Papercup’s investors include Local Globe, Sands Capital, Sky, and Guardian Media Ventures, along with prominent angel investors like John Collison, co-founder of Stripe, and the former Chief Scientist at Uber.
The road ahead
Papercup is yet to tackle a number of languages, such as Japanese or Mandarin. This is primarily due to the fact that the original source content doesn’t align with the preferences of these audiences.
“Just localising the language often is not good enough in those countries, just because they don’t consume the same type of content.
“That’s why those large organisations don’t necessarily need to think with a global lens with the whole world. They just need to think of secondary, tertiary, and fourth markets for them to enter through scalable localisation solutions like ours,” Jirbandey said.
Looking to the future, Jirbandey says the Papercup team are aiming to delve deeper into their existing markets.
“At the moment, our sweet spot tends to be unscripted content, documentaries, commentary, sports commentary, reality shows, all that kind of good stuff.
“The very challenging type of content is blockbusters and scripted content, so that’s the area where we’re focusing on, to tackle even more premium content – content that people place more value on.”
Impacts on jobs
AI dubbing still has far to go before achieving a human-like level. Jirbandey says that the main challenge right now is refining synthetic voices to exhibit more human qualities across various types of content.
“Ultimately, we’re trying to capture as many types of emotion as possible,” he says. “We are looking to improve some of the nuances with human speech, such as the utterances like the oohs and ahhs and the pauses – those are actually really hard to replicate.”
Adding additional layers of emotion poses another hurdle. Aspects such as irony, comedy, and flirtation—integral facets of the human experience—remain challenging for AI to mimic accurately. Jirbandey says it’s “just a matter of time” before this is possible.
“We don’t anticipate any system is going to be good enough to be wholly automated to tackle the content type that we tackle – you’re going to need that human intervention,” he added.
Given the uncertainties surrounding the impact of AI on the entertainment job landscape, including the current writers’ and actors’ strikes having much of the industry at a standstill, Jirbandey claims that Papercup is firmly aligned with artists and actors.
He says Papercup is “on the side of the artists and actors,” as they employ professional voice actors to train their machine learning algorithms.
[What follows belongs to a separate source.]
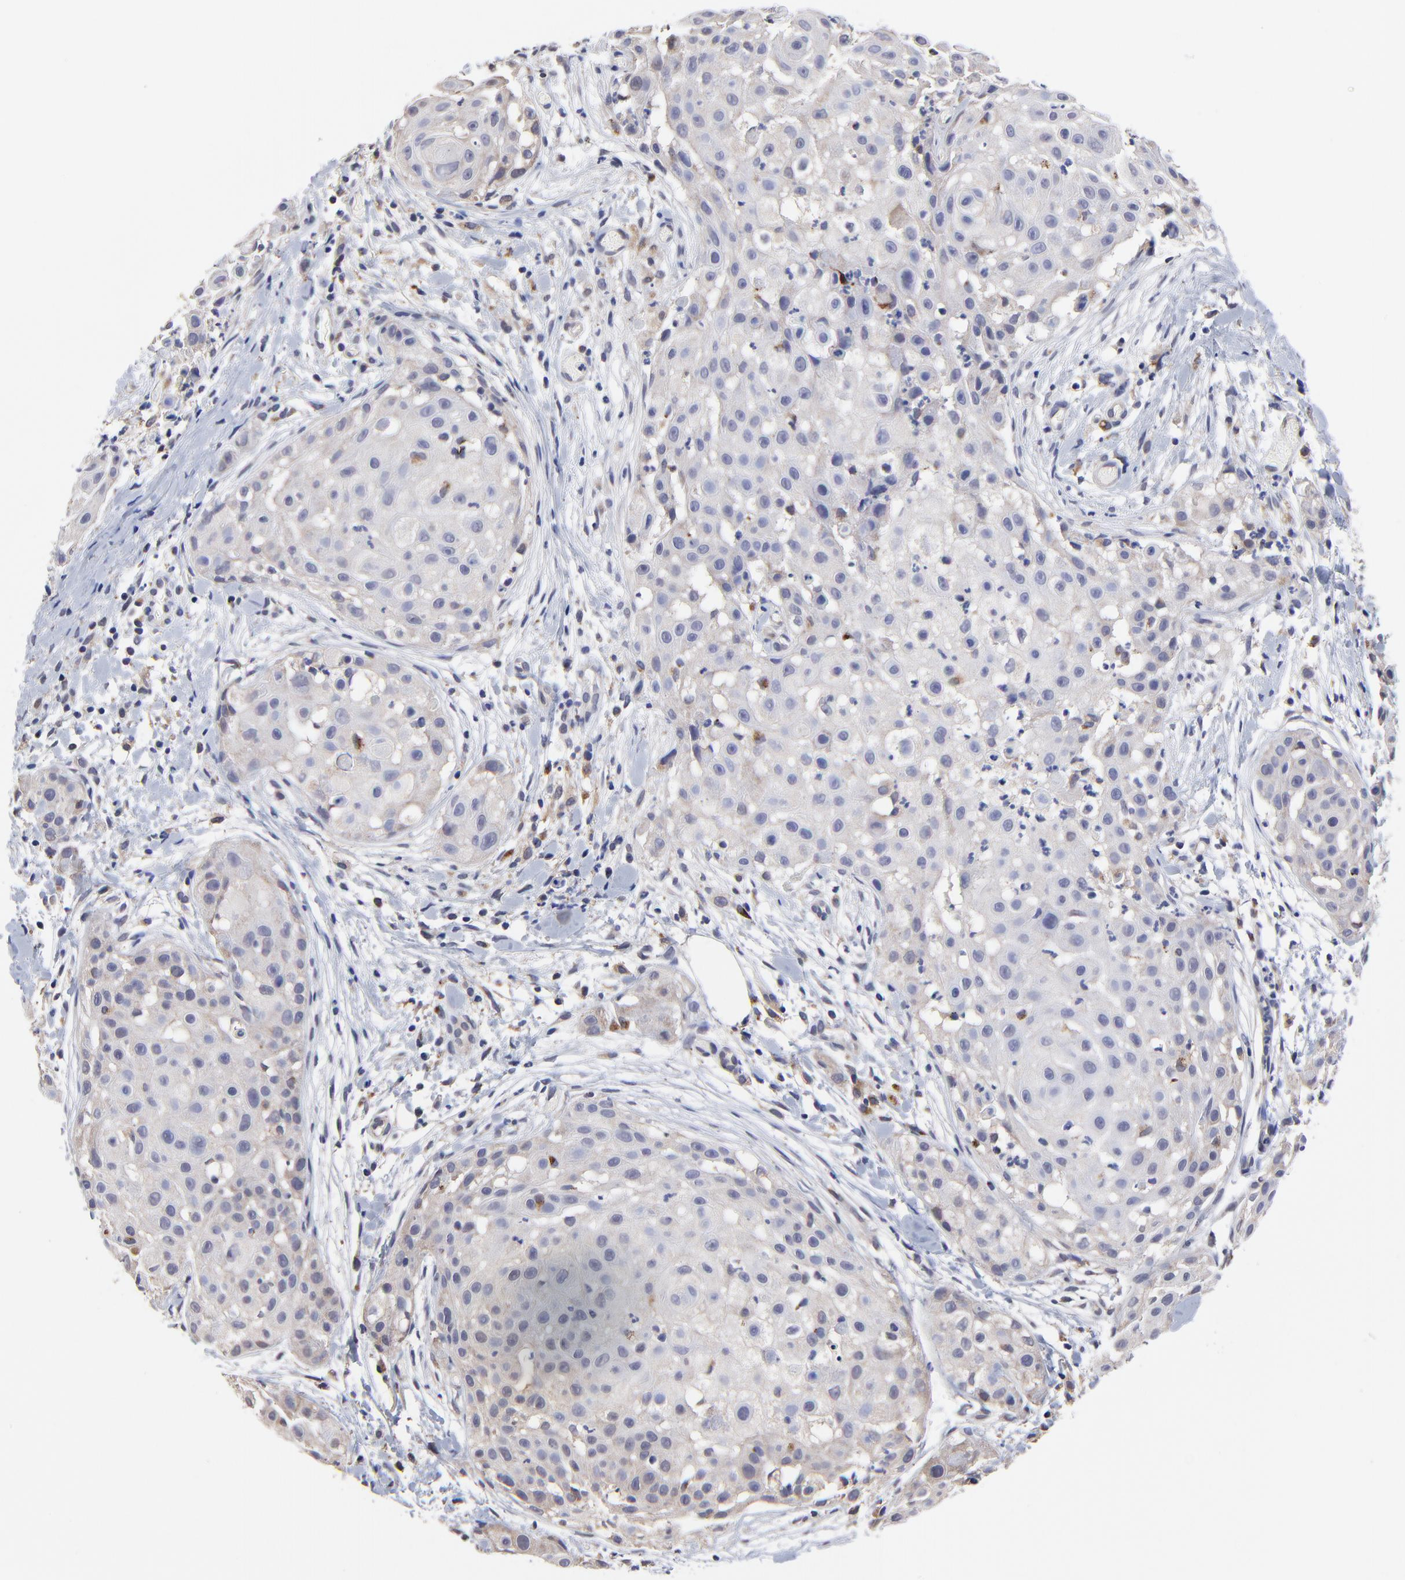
{"staining": {"intensity": "weak", "quantity": "<25%", "location": "cytoplasmic/membranous"}, "tissue": "skin cancer", "cell_type": "Tumor cells", "image_type": "cancer", "snomed": [{"axis": "morphology", "description": "Squamous cell carcinoma, NOS"}, {"axis": "topography", "description": "Skin"}], "caption": "Skin cancer was stained to show a protein in brown. There is no significant expression in tumor cells.", "gene": "PDE4B", "patient": {"sex": "female", "age": 57}}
“Apart from currently paying them above average at very good price points for their work, we will also look at mechanisms to continue paying them based on how their voices are used on media containers with us – we’re creating jobs and creating new opportunities,” he added.
Additionally, Papercup claims that the technology is not replacing existing jobs, as organisations have “shied away from traditional dubbing or haven’t even considered localising before,” due to the cost and time.
“These are use cases that are not necessarily being taken away from another market. We’re generating a new market and a new type of business that wouldn’t have existed without this type of technology.”